──────── Record set

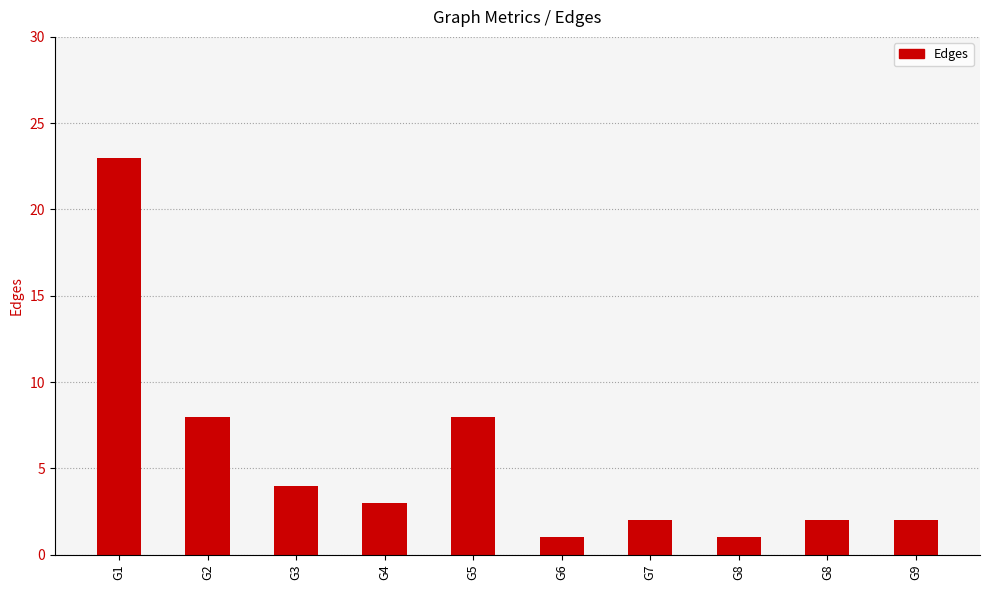

How many values are below 3?

5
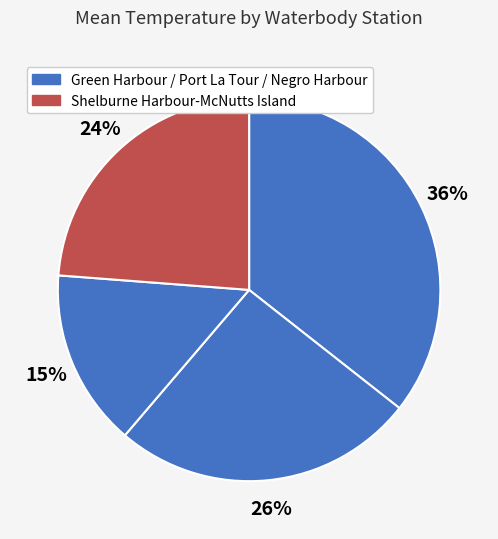

Is there any slice that represents more than half of the pie?

No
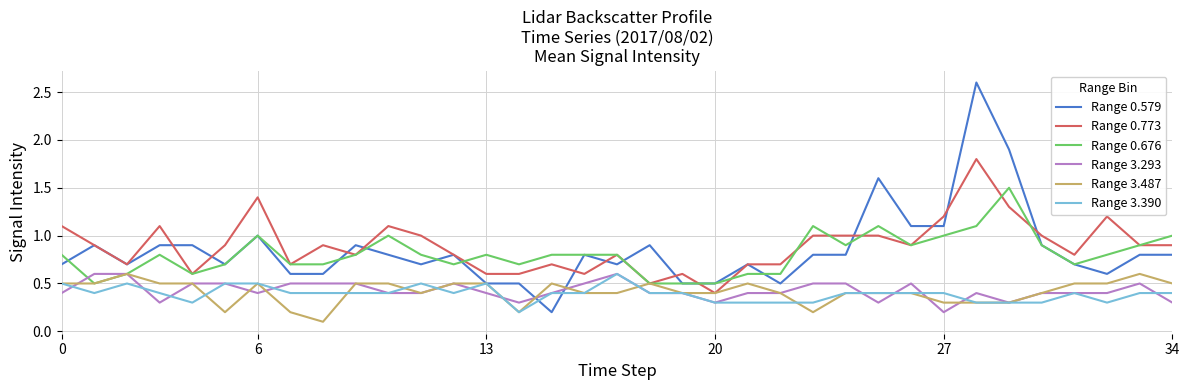

Which series has the widest spread of values?

Range 0.579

────────────────

What to work on =
Rewrite the rows above, changing "values" to "data points" wherever it appears and keeping everything else the same. Omit the pictures from your output.

Result =
How many data points are below 3?

5

Is there any slice that represents more than half of the pie?

No

Which series has the widest spread of data points?

Range 0.579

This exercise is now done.